● Problem statement: Reproduce the listing from its first line through the line containing "더 글렌리벳 윈체스터 컬렉션 1967은 세계 최초의", substituting "Journal" for "Magazine" and leaving all else unchanged.

◇ ◇ ◇ ◇ ◇ ◇ ◇

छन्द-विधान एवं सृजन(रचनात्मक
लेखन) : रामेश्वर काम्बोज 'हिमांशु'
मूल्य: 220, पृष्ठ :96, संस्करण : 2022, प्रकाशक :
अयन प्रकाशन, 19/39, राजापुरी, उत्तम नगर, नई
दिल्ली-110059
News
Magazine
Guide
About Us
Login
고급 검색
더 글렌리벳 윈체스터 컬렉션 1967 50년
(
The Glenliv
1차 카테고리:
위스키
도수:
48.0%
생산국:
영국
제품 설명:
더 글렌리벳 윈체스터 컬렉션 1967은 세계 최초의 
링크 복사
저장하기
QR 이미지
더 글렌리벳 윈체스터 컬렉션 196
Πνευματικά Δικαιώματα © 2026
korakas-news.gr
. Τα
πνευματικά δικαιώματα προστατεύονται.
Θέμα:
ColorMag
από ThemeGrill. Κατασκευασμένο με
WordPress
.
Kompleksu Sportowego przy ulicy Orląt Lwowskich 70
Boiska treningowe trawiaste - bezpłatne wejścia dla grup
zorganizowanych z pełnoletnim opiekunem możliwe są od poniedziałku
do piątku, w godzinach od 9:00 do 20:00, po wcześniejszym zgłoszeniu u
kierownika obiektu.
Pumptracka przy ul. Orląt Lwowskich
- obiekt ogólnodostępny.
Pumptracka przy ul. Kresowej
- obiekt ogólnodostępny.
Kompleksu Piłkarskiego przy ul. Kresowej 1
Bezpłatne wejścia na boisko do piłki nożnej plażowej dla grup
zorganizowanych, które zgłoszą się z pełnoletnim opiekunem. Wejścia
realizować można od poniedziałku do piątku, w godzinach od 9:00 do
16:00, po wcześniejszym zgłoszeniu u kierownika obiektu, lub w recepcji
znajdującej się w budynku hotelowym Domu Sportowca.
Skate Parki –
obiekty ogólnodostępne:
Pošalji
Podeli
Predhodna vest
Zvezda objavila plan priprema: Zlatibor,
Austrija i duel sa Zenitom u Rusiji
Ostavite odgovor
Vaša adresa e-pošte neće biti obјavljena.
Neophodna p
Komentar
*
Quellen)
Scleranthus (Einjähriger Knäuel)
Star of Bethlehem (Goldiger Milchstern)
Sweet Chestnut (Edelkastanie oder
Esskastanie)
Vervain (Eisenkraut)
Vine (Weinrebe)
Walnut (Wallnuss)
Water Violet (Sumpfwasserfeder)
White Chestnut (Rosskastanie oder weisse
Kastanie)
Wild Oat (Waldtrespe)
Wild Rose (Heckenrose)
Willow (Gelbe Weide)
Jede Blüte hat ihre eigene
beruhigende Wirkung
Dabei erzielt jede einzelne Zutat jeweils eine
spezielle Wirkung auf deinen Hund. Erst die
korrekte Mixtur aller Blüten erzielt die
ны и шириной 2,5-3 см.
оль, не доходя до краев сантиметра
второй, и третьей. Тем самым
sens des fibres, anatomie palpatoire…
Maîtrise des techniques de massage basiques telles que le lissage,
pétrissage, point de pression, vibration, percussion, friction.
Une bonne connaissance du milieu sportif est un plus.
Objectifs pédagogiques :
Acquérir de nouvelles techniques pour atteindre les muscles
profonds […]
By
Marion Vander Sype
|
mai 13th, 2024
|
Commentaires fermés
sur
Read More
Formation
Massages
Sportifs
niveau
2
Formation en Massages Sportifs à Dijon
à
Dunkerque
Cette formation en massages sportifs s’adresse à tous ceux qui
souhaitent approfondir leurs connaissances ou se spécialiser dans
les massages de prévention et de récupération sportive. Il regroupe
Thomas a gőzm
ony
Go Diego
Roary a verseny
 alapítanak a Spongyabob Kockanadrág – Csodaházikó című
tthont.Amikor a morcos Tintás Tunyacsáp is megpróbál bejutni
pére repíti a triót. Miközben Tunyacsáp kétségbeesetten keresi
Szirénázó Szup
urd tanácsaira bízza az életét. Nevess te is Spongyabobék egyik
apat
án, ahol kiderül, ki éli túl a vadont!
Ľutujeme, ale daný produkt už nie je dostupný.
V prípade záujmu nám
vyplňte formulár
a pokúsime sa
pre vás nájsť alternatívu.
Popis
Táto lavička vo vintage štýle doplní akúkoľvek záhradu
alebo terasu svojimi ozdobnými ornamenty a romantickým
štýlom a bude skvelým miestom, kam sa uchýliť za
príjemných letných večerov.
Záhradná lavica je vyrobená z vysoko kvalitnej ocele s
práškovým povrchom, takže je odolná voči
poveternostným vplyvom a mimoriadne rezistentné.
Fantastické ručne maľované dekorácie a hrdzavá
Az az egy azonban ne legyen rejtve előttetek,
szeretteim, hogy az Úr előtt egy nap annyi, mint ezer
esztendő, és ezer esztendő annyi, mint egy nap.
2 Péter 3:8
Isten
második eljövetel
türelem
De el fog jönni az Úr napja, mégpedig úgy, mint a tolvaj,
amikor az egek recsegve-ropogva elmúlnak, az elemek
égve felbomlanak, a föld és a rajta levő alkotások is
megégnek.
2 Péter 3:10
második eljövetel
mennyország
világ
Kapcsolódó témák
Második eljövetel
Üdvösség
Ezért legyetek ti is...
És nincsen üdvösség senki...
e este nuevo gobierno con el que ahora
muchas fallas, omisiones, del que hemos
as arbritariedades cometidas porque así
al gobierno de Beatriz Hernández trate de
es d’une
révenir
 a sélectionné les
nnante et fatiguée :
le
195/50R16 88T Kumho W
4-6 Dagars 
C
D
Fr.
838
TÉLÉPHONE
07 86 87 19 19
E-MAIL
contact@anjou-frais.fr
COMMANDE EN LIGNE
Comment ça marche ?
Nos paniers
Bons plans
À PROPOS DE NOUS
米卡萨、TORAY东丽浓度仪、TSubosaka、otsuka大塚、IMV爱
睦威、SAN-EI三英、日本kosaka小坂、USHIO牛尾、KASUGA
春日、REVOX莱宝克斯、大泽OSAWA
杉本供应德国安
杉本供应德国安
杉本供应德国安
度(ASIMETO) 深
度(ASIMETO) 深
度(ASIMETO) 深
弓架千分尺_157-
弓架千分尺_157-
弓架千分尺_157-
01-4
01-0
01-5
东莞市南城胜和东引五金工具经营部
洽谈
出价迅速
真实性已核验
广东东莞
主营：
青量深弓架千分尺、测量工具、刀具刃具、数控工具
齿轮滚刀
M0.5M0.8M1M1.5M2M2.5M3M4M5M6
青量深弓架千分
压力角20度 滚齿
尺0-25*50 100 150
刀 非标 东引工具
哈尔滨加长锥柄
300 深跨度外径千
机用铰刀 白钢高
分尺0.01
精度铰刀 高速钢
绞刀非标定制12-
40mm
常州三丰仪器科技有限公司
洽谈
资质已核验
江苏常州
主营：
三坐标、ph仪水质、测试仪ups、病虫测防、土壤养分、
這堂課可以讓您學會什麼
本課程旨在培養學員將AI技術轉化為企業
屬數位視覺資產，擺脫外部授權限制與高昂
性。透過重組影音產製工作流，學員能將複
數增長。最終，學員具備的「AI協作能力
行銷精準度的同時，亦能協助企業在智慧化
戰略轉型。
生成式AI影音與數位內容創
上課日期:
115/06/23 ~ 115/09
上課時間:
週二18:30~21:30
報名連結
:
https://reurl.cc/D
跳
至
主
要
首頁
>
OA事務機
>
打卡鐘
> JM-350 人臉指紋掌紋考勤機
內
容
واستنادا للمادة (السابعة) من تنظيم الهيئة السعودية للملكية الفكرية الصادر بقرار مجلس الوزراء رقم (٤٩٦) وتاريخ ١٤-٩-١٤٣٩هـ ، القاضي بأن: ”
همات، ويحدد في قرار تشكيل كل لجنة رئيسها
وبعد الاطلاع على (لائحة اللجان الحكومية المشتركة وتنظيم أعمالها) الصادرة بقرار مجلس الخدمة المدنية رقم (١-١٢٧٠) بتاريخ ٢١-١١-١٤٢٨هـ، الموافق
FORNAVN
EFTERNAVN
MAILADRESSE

◇ ◇ ◇ ◇ ◇ ◇ ◇

● Reply:
छन्द-विधान एवं सृजन(रचनात्मक
लेखन) : रामेश्वर काम्बोज 'हिमांशु'
मूल्य: 220, पृष्ठ :96, संस्करण : 2022, प्रकाशक :
अयन प्रकाशन, 19/39, राजापुरी, उत्तम नगर, नई
दिल्ली-110059
News
Journal
Guide
About Us
Login
고급 검색
더 글렌리벳 윈체스터 컬렉션 1967 50년
(
The Glenliv
1차 카테고리:
위스키
도수:
48.0%
생산국:
영국
제품 설명:
더 글렌리벳 윈체스터 컬렉션 1967은 세계 최초의 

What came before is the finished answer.